What puzzles me is the appeal of Google Glass as a transmitter of live performance, and this isn't because I can't see the pleasure of sharing an unusual experience. Like everyone else, I've thrilled to the sight of the world from 30,000 feet as seen through a camera strapped to a skydiver's helmet, or the even scarier sight of the Tarmac racing by at 150 miles per hour, from a camera attached to a Formula 1 car.

These situations are inherently dangerous and spectacular, and it's nice to be able to share them without stirring from our armchairs. The appeal of the world as seen through an opera singer's eyes, as relayed through Google Glass, is more puzzling. There's no white-knuckle ride to thrill to, and the images are often worse than the worst home-movie.

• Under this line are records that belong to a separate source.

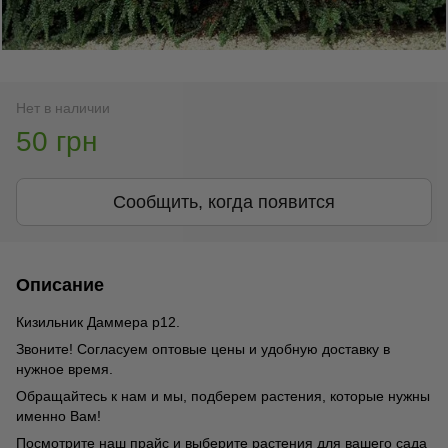
Нет в наличии
50 грн
Сообщить, когда появится
Описание
Кизильник Даммера р12.
Звоните! Согласуем оптовые цены и удобную доставку в
нужное время.
Обращайтесь к нам и мы, подберем растения, которые нужны
именно Вам!
Посмотрите наш прайс и выберите растения для вашего сада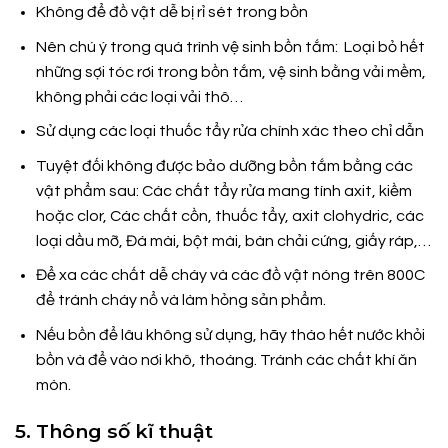
Không để đồ vật dễ bị rỉ sét trong bồn
Nên chú ý trong quá trình vệ sinh bồn tắm: Loại bỏ hết
những sợi tóc rơi trong bồn tắm, vệ sinh bằng vải mềm,
không phải các loại vải thô…
Sử dụng các loại thuốc tẩy rửa chính xác theo chỉ dẫn
Tuyệt đối không được bảo dưỡng bồn tắm bằng các
vật phẩm sau: Các chất tẩy rửa mang tính axit, kiềm
hoặc clor, Các chất cồn, thuốc tẩy, axit clohydric, các
loại dầu mỡ, Đá mài, bột mài, bàn chải cứng, giấy ráp,…
Để xa các chất dễ cháy và các đồ vật nóng trên 800C
để tránh cháy nổ và làm hỏng sản phẩm.
Nếu bồn để lâu không sử dụng, hãy tháo hết nước khỏi
bồn và để vào nơi khô, thoáng. Tránh các chất khí ăn
mòn.
5. Thông số kĩ thuật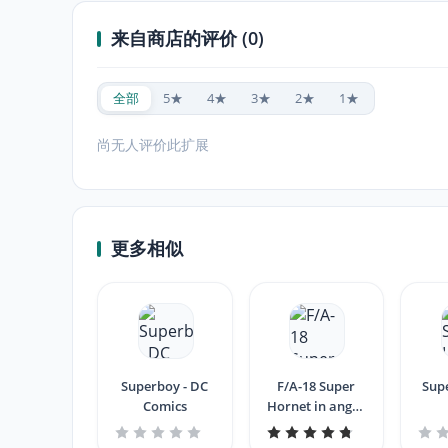
来自商店的评价 (0)
全部
5★
4★
3★
2★
1★
尚无人评价此扩展
更多相似
Superboy - DC
F/A-18 Super
Sup
Comics
Hornet in angry
skies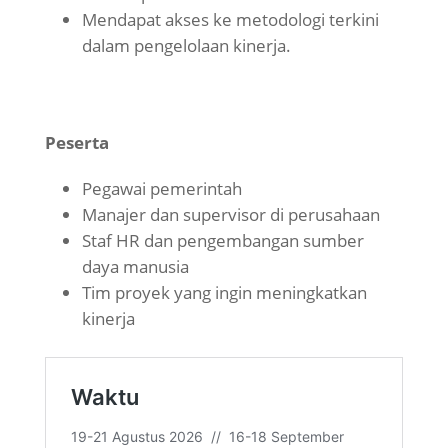
Mendapat akses ke metodologi terkini
dalam pengelolaan kinerja.
Peserta
Pegawai pemerintah
Manajer dan supervisor di perusahaan
Staf HR dan pengembangan sumber
daya manusia
Tim proyek yang ingin meningkatkan
kinerja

My favourite, because it captures the comic banality of the new genre of classical Google Glass movies so well, is the performance of Rhapsody in Blue given by the Peninsula Symphony on YouTube.

The conductor follows the solo pianist on stage, so we see the back of the pianist's head for a few seconds and hear the applause. But then the conductor has to turn to the audience and bow, at which point the pianist vanishes. When the conductor turns round to the orchestra the pianist magically reappears. Then, bizarrely, the conductor's hands appear at the edge of the screen. The rising squawk of the opening clarinet melody rings out, but we can't see where it comes from.

It's hardly a satisfying artistic experience. Another example shows violinist Daniel Hope's view of his own fingers whizzing up and down the violin's fingerboard, as he plays Baroque concertos at the Bristol Proms. Further evidence of this peculiarity comes from a production of Turandot at Caligari opera in Sardinia. Here a number of the cast seem to be wearing Google Glass, to judge by a scrap of the resulting video now on YouTube. And very silly they look too.

What's puzzling is that seeing a musical or operatic performance from only one performer's point of view destroys the experience. It confuses ordinary reality with the artificial reality that art creates. To immerse yourself in an opera like Turandot, you have to see it whole, otherwise there's no chance of "suspending disbelief". If you see it though the eyes of one participant, the performance is revealed for what it actually is: a bunch of people in fancy dress shouting in a foreign language. It's no longer a performance, more a documentary about "what it's really like to be in an opera/Baroque concerto".

This suggests that these Google Glass videos are a form of reality TV. They take the process of democratising classical music and opera and push it one stage further. In Maestro at the Opera we saw amateurs, or rather celebs, being prepared to become conductors. But at the end what we were offered was the total spectacle, seen from the audience's point of view. The integrity of the performance was preserved, more or less.

That never happens with these Google Glass videos. Instead we see the performance through just one performer's eyes, and naturally we identify with it. We become that violinist or the singer, without moving from our chairs. It really is performance reconceived for the "me" generation, which may be why, despite their lamentable quality, these Google Glass "classical" videos seem to be catching on.